At our next gathering, we'll explore of human experience and potential can outcompete appeals from the far right and inspire a more transformational political agenda.

This is new territory and we’re building a collective picture of it together. For this we need to gather the people and organisations who are pioneering these ideas.

 

THE CRISIS OF IMAGINATION

 

The reach of our imagination makes a huge difference in politics, framing the debate and determining what we will tolerate and what we will pursue. We believe there’s currently an imagination deficit in politics and that in order to choose our next move we first need a wider and more varied collective political imagination. It’s crucial to reconsider the fundamental experiences, structures, and assumptions that underlie much of our political thinking.

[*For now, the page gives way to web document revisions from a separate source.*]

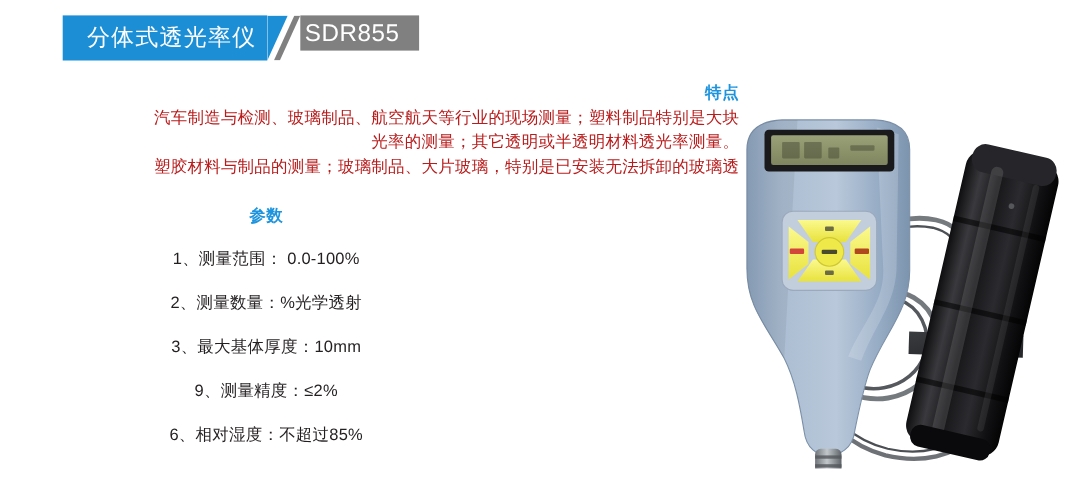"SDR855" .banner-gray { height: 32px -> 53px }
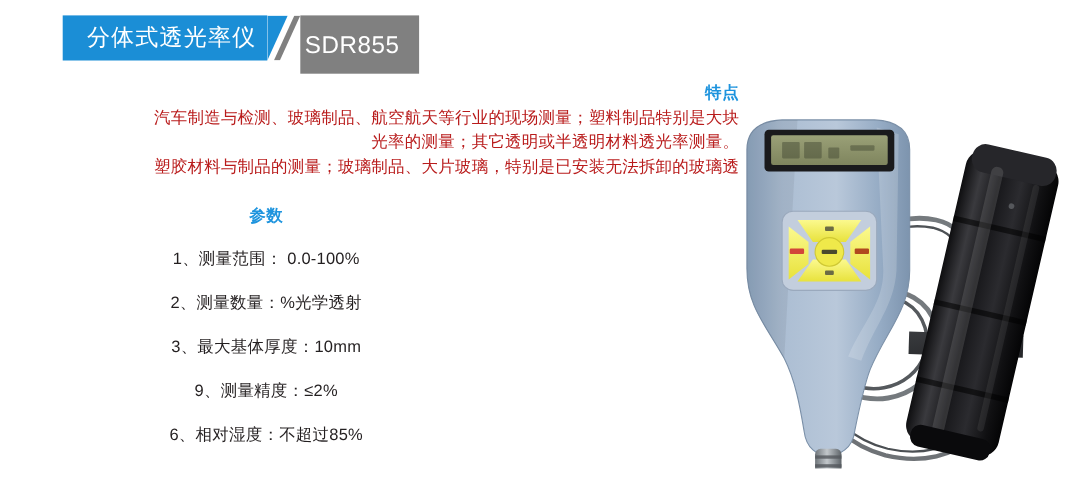"特点" .content { text-align: right -> none; top: 74px -> 56px }
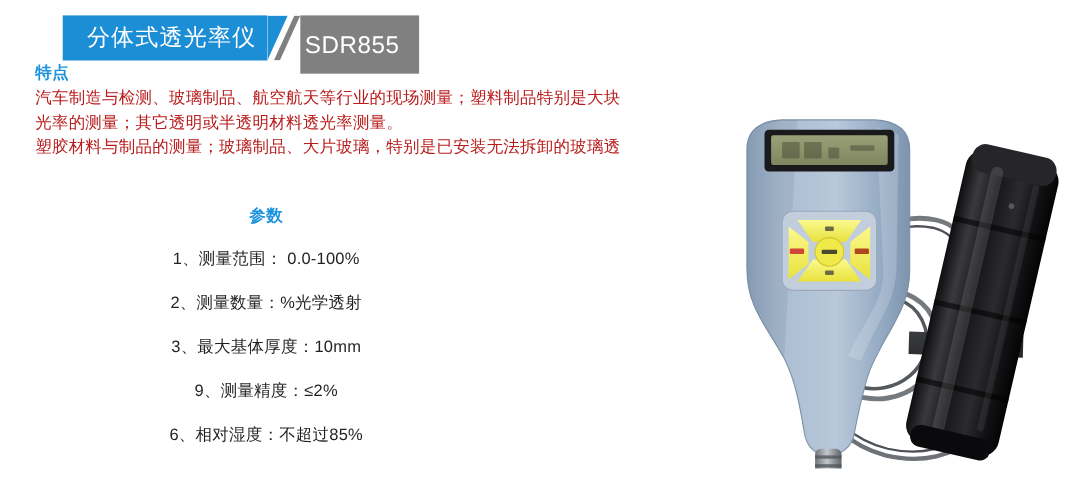"光率的测量；其它透明或半透明材料透光率测量。" div.body-line { order: before "塑胶材料与制品的测量；玻璃制品、大片玻璃，特别是已安装无法拆卸的玻璃透" -> after "塑胶材料与制品的测量；玻璃制品、大片玻璃，特别是已安装无法拆卸的玻璃透" }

We also believe that in order to build a new sense of what is possible it is first necessary to revisit the fundamentals of individual experience- the primacy of love, the inevitability of death, and the vulnerability of being a human. These formative experiences are valuable to us as political agents because they disrupt the conventional narrative we have of our “selves”, as limited individual egos, and inspire us to change and identify with wider humanity.

 

In this strand we seek to explore how we can revisit our wider theoretical assumptions about ourselves and about politics in order to identify new ideas, visions, and strategies that have the potential to reshape and renew politics and capture the collective imagination of future generations.

 

We are especially interested in works that focus on:

  • new political and societal aims, e.g. new goals beyond economic growth
  • new conceptions of belonging and other ways of thinking that transcend individualism, tribalism and nationalism
  • the role of deep experience in renewing personal and collective priorities
  • the role of narrative, framing and cultural memes in shifting political priorities
  • practices and rituals that cultivate collective renewal and imagination
  • new visionary leaders we need to be aware of, particularly those from underprivileged backgrounds

 

We like how the next era project makes a vision beyond our current society credible for policy makers and how Sweden’s new economic indicators translate common sense about sustainability and well being into a practical policy tool.